**TEXTO PARA REVISAR:**

>>>>

Me quedé impresionado por la sencillez y precisión con que me había descrito cómo había reaccionado su organismo ante la muerte se su esposa. Estaba abrumado aún por la situación. Rodeado de familiares y amigos, aún no se había hecho cargo de que no iba a verla más, ya no iba a disfrutar más de su presencia de su compañía. Pero de entrada, aunque estaba embargado por la pena y el dolor, sus glándulas lacrimales aparentemente se habían “secado” y no le permitían llorar como él hubiese querido. Nunca se hubiera imaginado que ante una situación como esa pudiera reaccionar de semejante manera, pero a veces nos sorprendemos a nosotros mismos.
Posiblemente cuando pasen unos días y vuelva a su casa y sus hijos se marchen, entonces se topará de bruces con la realidad y con el duro hueco de la ausencia de su esposa. Y posiblemente entonces se desatará todo el torrente de lágrimas que él quería haber derramado en los momentos posteriores a la muerte de su mujer, cuando todos los recuerdos que vivieron entre las cuatro paredes de su casa acudan atropelladamente hasta su confusa mente.

<<<<

**ÍTEMS APORTADOS:**
>>>>

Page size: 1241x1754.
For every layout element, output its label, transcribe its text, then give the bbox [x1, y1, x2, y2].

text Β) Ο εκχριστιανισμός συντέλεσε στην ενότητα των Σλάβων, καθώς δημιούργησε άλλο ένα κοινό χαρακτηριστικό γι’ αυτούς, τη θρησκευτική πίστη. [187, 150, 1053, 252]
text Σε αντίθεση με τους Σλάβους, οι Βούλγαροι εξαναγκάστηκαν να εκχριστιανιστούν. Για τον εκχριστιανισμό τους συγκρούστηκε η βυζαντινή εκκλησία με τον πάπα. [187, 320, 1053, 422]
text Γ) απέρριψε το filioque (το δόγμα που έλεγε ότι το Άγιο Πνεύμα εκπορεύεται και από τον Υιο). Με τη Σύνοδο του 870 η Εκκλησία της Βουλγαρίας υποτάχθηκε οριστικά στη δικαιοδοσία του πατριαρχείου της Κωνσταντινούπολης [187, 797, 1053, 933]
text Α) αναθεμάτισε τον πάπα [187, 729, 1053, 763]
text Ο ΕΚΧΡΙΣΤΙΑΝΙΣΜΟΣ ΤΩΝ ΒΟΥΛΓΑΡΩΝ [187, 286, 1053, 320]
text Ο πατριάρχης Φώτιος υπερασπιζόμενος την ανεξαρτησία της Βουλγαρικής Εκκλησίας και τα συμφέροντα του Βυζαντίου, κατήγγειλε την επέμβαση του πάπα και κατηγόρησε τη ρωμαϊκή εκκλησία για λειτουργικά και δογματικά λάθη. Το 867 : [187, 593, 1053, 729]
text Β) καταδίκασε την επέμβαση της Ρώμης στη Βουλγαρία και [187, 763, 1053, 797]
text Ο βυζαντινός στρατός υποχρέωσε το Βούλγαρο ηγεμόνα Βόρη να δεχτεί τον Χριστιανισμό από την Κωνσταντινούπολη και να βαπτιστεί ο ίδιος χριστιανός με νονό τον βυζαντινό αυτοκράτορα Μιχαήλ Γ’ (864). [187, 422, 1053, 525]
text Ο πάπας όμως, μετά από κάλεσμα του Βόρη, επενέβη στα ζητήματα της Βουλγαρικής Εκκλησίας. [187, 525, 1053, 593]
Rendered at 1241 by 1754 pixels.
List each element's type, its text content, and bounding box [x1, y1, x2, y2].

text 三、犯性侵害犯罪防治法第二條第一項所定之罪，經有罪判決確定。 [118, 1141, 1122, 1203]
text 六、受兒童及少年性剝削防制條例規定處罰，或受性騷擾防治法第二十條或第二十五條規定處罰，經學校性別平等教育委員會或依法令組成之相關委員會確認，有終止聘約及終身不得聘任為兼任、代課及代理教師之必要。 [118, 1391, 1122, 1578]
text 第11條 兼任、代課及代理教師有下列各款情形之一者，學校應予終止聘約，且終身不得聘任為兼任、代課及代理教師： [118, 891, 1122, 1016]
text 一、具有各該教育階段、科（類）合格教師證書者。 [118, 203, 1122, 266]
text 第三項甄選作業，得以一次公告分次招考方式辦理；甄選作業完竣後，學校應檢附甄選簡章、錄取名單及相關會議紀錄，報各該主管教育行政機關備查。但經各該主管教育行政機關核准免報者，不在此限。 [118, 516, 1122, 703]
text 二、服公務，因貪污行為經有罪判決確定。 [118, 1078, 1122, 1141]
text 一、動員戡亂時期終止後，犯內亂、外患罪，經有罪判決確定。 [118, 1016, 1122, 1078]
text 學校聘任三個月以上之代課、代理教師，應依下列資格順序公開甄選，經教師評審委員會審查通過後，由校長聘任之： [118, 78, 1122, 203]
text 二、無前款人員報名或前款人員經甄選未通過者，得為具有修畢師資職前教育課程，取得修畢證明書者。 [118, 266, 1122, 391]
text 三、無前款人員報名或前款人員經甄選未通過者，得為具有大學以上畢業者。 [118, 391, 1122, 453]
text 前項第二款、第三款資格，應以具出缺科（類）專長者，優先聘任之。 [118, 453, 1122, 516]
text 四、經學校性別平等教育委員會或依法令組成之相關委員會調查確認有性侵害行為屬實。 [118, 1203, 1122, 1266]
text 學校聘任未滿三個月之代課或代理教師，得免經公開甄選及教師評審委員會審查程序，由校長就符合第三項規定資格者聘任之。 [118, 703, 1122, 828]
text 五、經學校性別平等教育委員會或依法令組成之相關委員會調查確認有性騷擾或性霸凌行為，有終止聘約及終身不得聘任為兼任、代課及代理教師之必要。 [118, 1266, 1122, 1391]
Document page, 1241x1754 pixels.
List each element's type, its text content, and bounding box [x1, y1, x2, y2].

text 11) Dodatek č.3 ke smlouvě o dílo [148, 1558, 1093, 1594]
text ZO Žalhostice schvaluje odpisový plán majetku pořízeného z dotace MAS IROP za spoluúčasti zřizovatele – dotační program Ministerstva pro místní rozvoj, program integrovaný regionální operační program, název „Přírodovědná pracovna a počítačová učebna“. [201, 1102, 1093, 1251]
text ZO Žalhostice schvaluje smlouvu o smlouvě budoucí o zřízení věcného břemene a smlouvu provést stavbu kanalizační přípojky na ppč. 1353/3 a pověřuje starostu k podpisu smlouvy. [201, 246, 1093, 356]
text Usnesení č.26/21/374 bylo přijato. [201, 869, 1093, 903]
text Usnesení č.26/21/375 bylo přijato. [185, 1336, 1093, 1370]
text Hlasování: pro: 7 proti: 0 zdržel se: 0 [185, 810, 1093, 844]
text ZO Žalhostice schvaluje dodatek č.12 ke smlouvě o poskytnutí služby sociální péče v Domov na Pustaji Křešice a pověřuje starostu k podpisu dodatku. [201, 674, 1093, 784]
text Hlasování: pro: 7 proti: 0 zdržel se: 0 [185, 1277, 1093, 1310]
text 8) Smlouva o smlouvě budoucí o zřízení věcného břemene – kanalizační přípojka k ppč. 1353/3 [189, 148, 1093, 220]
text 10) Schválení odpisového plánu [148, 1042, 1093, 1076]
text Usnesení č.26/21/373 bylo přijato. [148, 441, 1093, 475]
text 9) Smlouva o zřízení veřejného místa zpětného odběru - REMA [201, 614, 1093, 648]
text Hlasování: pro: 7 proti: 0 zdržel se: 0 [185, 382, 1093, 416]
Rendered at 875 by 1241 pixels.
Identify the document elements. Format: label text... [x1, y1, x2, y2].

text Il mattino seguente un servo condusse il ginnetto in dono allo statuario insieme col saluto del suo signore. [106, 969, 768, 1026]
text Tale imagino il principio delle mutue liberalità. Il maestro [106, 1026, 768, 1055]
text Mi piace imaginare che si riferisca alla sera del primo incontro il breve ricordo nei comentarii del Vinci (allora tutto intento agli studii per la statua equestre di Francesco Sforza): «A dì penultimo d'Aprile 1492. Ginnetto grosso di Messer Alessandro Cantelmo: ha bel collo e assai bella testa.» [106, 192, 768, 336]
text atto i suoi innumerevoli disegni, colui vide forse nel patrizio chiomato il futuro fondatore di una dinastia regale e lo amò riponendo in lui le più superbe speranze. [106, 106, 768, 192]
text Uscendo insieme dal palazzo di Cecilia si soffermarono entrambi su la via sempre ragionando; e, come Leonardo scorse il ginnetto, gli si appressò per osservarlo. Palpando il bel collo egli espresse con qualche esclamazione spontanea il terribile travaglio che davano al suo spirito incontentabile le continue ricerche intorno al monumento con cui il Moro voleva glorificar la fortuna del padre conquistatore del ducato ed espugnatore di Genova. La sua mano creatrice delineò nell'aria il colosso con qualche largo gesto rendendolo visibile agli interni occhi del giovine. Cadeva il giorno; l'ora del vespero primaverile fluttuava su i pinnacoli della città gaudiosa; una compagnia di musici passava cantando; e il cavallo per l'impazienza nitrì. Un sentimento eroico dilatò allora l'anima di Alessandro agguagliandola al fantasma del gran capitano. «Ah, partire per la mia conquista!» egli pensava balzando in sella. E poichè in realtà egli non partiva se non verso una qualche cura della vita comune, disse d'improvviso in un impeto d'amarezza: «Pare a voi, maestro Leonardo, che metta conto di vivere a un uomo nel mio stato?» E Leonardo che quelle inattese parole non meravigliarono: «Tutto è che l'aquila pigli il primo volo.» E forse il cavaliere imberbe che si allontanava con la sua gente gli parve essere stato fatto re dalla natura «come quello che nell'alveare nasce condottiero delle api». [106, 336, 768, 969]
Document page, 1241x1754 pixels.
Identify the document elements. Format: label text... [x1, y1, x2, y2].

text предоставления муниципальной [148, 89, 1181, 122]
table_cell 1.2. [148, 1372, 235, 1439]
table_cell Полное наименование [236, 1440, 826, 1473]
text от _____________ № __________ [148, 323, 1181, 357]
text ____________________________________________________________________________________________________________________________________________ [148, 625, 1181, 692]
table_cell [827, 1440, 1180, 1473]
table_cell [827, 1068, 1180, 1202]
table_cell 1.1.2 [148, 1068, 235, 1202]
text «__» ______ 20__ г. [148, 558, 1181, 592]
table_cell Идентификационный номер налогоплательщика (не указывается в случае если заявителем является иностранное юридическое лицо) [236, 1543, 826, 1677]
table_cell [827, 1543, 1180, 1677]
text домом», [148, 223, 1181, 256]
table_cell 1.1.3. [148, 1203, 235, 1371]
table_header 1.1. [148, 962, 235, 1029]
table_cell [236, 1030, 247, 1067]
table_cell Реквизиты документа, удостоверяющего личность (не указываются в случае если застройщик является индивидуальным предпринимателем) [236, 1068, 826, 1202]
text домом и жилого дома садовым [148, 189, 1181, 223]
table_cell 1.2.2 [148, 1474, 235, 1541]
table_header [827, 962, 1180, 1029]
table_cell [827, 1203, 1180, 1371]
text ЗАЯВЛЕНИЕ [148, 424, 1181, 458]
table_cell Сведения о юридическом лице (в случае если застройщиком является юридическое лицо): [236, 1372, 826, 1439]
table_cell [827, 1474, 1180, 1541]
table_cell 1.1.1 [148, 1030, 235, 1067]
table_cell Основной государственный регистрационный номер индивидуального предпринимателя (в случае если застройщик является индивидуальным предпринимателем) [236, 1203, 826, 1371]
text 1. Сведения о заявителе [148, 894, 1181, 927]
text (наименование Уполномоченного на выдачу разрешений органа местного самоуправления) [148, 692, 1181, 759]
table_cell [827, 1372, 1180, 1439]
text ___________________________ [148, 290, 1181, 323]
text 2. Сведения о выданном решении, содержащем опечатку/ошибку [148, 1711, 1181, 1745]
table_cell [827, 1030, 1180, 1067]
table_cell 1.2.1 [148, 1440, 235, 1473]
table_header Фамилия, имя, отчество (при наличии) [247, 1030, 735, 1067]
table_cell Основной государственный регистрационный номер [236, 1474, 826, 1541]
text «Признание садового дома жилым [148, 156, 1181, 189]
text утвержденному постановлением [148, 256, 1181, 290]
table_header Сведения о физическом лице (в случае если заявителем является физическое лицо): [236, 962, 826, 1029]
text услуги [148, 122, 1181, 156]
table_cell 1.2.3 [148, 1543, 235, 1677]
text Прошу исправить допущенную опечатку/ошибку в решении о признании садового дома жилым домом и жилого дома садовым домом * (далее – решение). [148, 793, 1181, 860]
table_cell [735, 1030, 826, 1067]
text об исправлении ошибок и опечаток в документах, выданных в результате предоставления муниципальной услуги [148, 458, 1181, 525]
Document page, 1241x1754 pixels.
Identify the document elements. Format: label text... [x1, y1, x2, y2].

<<<<

**EJERCICIOS:**
**1)** Resume en dos oraciones el párrafo del texto sobre el duelo que empieza con "Posiblemente cuando pasen unos días", sin perder sus hechos principales.
**2)** Traduce al inglés esta oración del texto sobre el duelo: "Nunca se hubiera imaginado que ante una situación como esa pudiera reaccionar de semejante manera, pero a veces nos sorprendemos a nosotros mismos".

**RESPUESTAS:**
**1)** Quizá, cuando pasen unos días, vuelva a su casa y sus hijos se marchen, chocará con la realidad y con el vacío que deja la ausencia de su esposa. Entonces podrían brotar las lágrimas que quiso derramar tras la muerte de su mujer, cuando los recuerdos vividos en su casa lleguen en tropel a su mente confusa.

**2)** He would never have imagined that he could react in such a way to a situation like that, but sometimes we surprise ourselves.